Check for moisture before committing to any colour — the plastic sheet test (tape a square of polythene to the floor for 48 hours; condensation underneath indicates moisture movement through the slab) is essential before applying any floor paint to a concrete basement. Moisture trapped under an impermeable coating will cause it to blister and fail regardless of colour choice.
Patio and Outdoor Concrete
Outdoor concrete requires a paint specifically formulated for external use with UV stability, frost resistance, and some degree of anti-slip texture — most interior floor paints are not appropriate for outdoor exposure. The colour range for exterior-rated concrete paint is more limited than for interior products, focusing on practical neutrals and earth tones that hold their colour under UV.
Warm stone, terracotta, and mid-grey are the dominant patio floor paint colours. These are stable under UK weather conditions and complement brick, rendered walls, timber furniture, and planting. Bold colours outdoors — bright blue, strong green — tend to look faded and tired within a season or two under direct sunlight unless the paint is specifically UV-stabilised to a high standard.
Garden Room, Orangery, and Extension
Decorative concrete floor paint in a glazed garden room or kitchen extension has the opportunity to make a stronger statement than in a purely functional space. This is where sage green, warm putty, and terracotta genuinely belong — the connection to the garden, the natural light, and the organic feel of these colour families suits the brief of an indoor-outdoor transition space.

Color and Finish Together
The finish level — matte, satin, gloss — affects how a colour reads in a space as much as the colour itself.
Matte finish: Colours look slightly darker and more muted. Surface texture is more visible, giving the floor a concrete-like quality. Hides surface imperfections and footprints better than gloss. Appropriate where the aesthetic goal is understated — warehouse style, farmhouse, industrial chic.
Satin finish: The most versatile option — colour reads true, some light reflection without obvious shine. Practical and visually pleasing in most domestic settings. The default finish for most decorative applications.

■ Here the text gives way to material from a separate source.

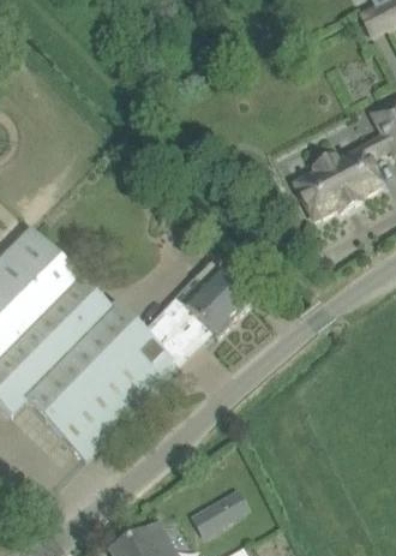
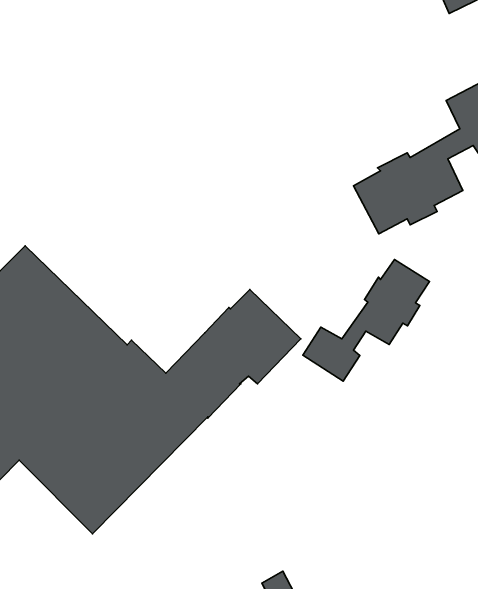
building: none -> [303,259,429,381]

Gloss finish: Colours look slightly brighter and richer. Light reflection makes a small space feel larger. Shows footprints and dust more readily. Most appropriate for commercial or display applications where the floor is being used to make a strong visual statement.
The Preparation Step Nobody Skips (After They’ve Done It Wrong Once)
A floor paint is only as good as the primer beneath it. Many people try to save money by skipping this step, but on a floor, that is a recipe for disaster. Concrete primed before painting holds topcoat far more reliably than bare concrete — particularly for colours that need to read true, since uneven absorption in unprimed concrete produces uneven color across the floor.
The other preparation step that determines success: cleaning. Oil contamination, tyre marks, adhesive residue, and any previous coating must be removed before painting. An oil-contaminated patch won’t accept paint — the colour will be patchy, the adhesion will fail, and the repair is more work than the original preparation would have been.
For the moisture check: the plastic sheet test, left for 48 hours, tells you whether moisture is moving through the slab. High moisture and an impermeable floor paint is a reliable formula for paint failure within weeks. If the slab is damp, use a breathable acrylic or a DPM (damp-proof membrane) primer system before the topcoat.
Choose the colour last, after the paint type has been selected for the use case. A beautiful terracotta concrete floor paint in a garage that sees regular vehicle use and oil spills is a beautiful terracotta floor for about six months — then it’s a patchy, peeling problem. Colour is the final layer on top of a specification that serves the space. Get the specification right, and then enjoy the colour.